Isotope Production in Fusion Systems

TL;DR

Fusion systems can produce valuable isotopes economically before energy breakeven, enabling small-scale transmutation and larger-scale electricity co-generation, thus expanding fusion energy's economic viability and deployment pathways.

Contribution

This paper introduces a new economic breakeven condition for isotope production in fusion systems and explores their potential for small-scale transmutation and large-scale power generation.

Findings

Low-gain fusion can produce medical isotopes at watts to megawatts.

High-gain fusion can co-produce electricity and valuable isotopes like gold.

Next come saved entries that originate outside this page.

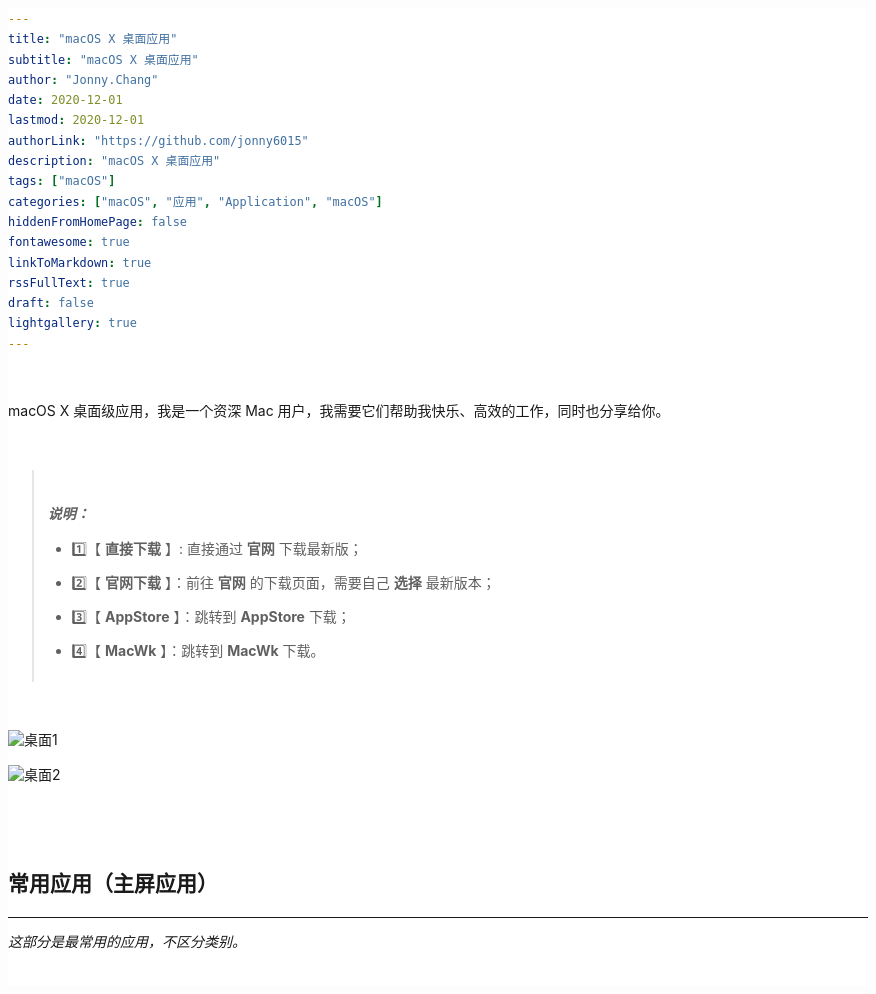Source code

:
```yaml
---
title: "macOS X 桌面应用"
subtitle: "macOS X 桌面应用"
author: "Jonny.Chang"
date: 2020-12-01
lastmod: 2020-12-01
authorLink: "https://github.com/jonny6015"
description: "macOS X 桌面应用"
tags: ["macOS"]
categories: ["macOS", "应用", "Application", "macOS"]
hiddenFromHomePage: false
fontawesome: true
linkToMarkdown: true
rssFullText: true
draft: false
lightgallery: true
---
```


</br>

macOS X 桌面级应用，我是一个资深 Mac 用户，我需要它们帮助我快乐、高效的工作，同时也分享给你。

</br>



> </br>
>
> **_说明：_**
>
> - :one:【 **直接下载** 】: 直接通过 **官网** 下载最新版；
>
> - :two:【 **官网下载** 】：前往 **官网** 的下载页面，需要自己 **选择** 最新版本；
>
> - :three:【 **AppStore** 】：跳转到 **AppStore** 下载；
>
> - :four:【 **MacWk** 】：跳转到 **MacWk** 下载。</br></br>

</br>

![桌面1](https://imgsbed.jonnyhub.com/uPic/mac/desktop.png)

![桌面2](https://imgsbed.jonnyhub.com/uPic/mac/desktop2.png)

</br></br>

## 常用应用（主屏应用）

---

_这部分是最常用的应用，不区分类别。_

</br>
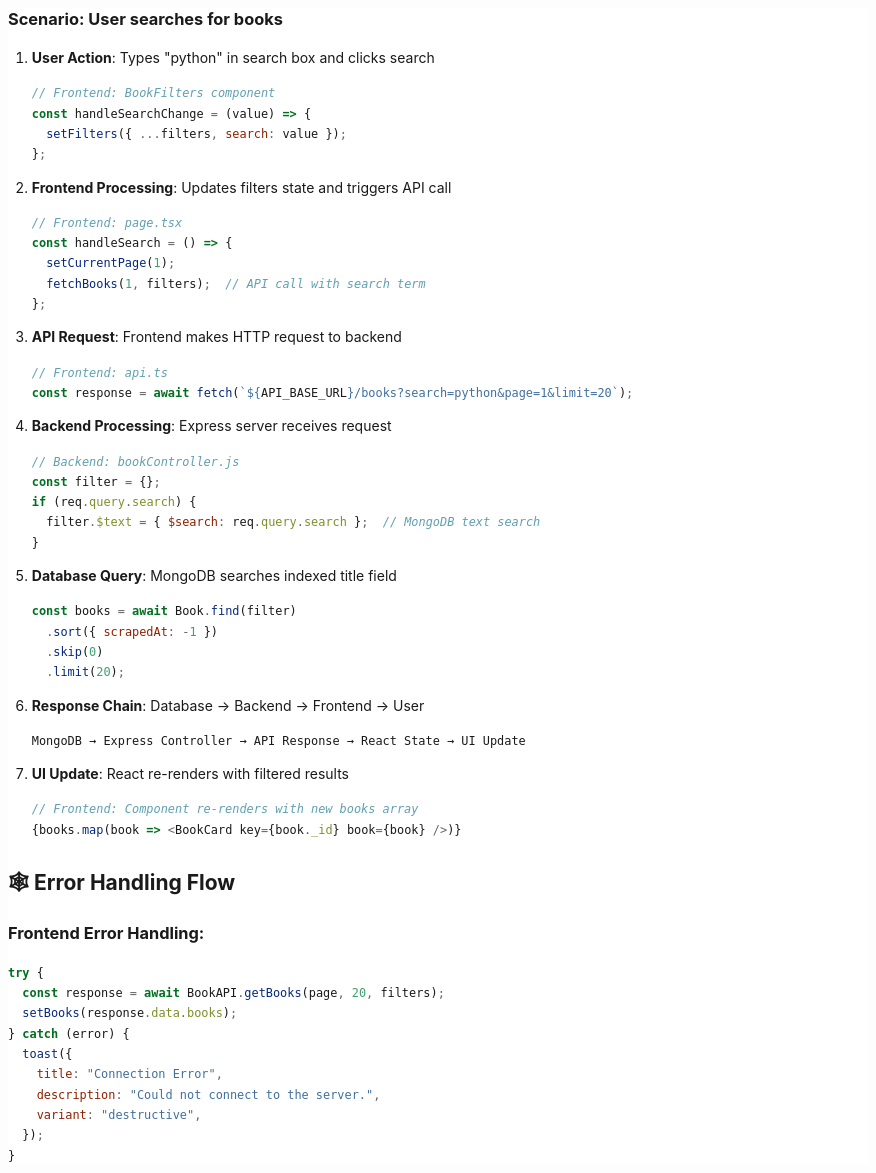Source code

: ### Scenario: User searches for books

1. **User Action**: Types "python" in search box and clicks search
   ```javascript
   // Frontend: BookFilters component
   const handleSearchChange = (value) => {
     setFilters({ ...filters, search: value });
   };
   ```

2. **Frontend Processing**: Updates filters state and triggers API call
   ```javascript
   // Frontend: page.tsx
   const handleSearch = () => {
     setCurrentPage(1);
     fetchBooks(1, filters);  // API call with search term
   };
   ```

3. **API Request**: Frontend makes HTTP request to backend
   ```javascript
   // Frontend: api.ts
   const response = await fetch(`${API_BASE_URL}/books?search=python&page=1&limit=20`);
   ```

4. **Backend Processing**: Express server receives request
   ```javascript
   // Backend: bookController.js
   const filter = {};
   if (req.query.search) {
     filter.$text = { $search: req.query.search };  // MongoDB text search
   }
   ```

5. **Database Query**: MongoDB searches indexed title field
   ```javascript
   const books = await Book.find(filter)
     .sort({ scrapedAt: -1 })
     .skip(0)
     .limit(20);
   ```

6. **Response Chain**: Database → Backend → Frontend → User
   ```
   MongoDB → Express Controller → API Response → React State → UI Update
   ```

7. **UI Update**: React re-renders with filtered results
   ```javascript
   // Frontend: Component re-renders with new books array
   {books.map(book => <BookCard key={book._id} book={book} />)}
   ```

## 🕸️ Error Handling Flow

### Frontend Error Handling:
```javascript
try {
  const response = await BookAPI.getBooks(page, 20, filters);
  setBooks(response.data.books);
} catch (error) {
  toast({
    title: "Connection Error",
    description: "Could not connect to the server.",
    variant: "destructive",
  });
}
```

Neutron wall loading asymmetry can enhance transmutation efficiency.

Abstract

Fusion systems producing isotopes via neutron-driven transmutation can achieve economic viability well before reaching energy breakeven. Incorporating carefully selected feedstock materials in a blanket allows fusion systems to generate both electrical power and high-value isotopes, expanding the space of viable concepts, significantly enhancing the economic value of fusion energy, and supporting an accelerated path to adoption. We calculate the value of this co-generation and derive a new economic breakeven condition based on net present value. At lower plasma gain, $Q_{\mathrm{plas}}\lesssim 1$, high-value transmutation, such as medical radioisotopes, enables pure transmuter fusion systems operating at only watts to megawatts of fusion power: for example, a 3 megawatt system transmuting ${}^{102}\mathrm{Ru}\rightarrow{}^{99}\mathrm{Mo}$ could fulfill global ${}^{99}\mathrm{Mo}$ demand with $Q_{\mathrm{plas}} \ll 1$. At higher gain $Q_{\mathrm{plas}}\gtrsim 3$, it becomes viable to generate electricity in addition to isotopes. For example, co-production of electricity and gold, transmuted from mercury in a fusion blanket, can reduce the required plasma gain for economic viability from $Q_{\mathrm{plas}}\sim 10$-$100$ to $Q_{\mathrm{plas}}\sim 3$-$5$. We further highlight techniques to enhance transmutation with asymmetric neutron wall loading. Fusion neutron-driven transmutation therefore offers a revenue-positive pathway for deploying fusion energy at terawatt-scale, starting from smaller watt-to-megawatt-scale machines for radioisotope production and then scaling up to co-producing electricity and gold in larger fusion power plants.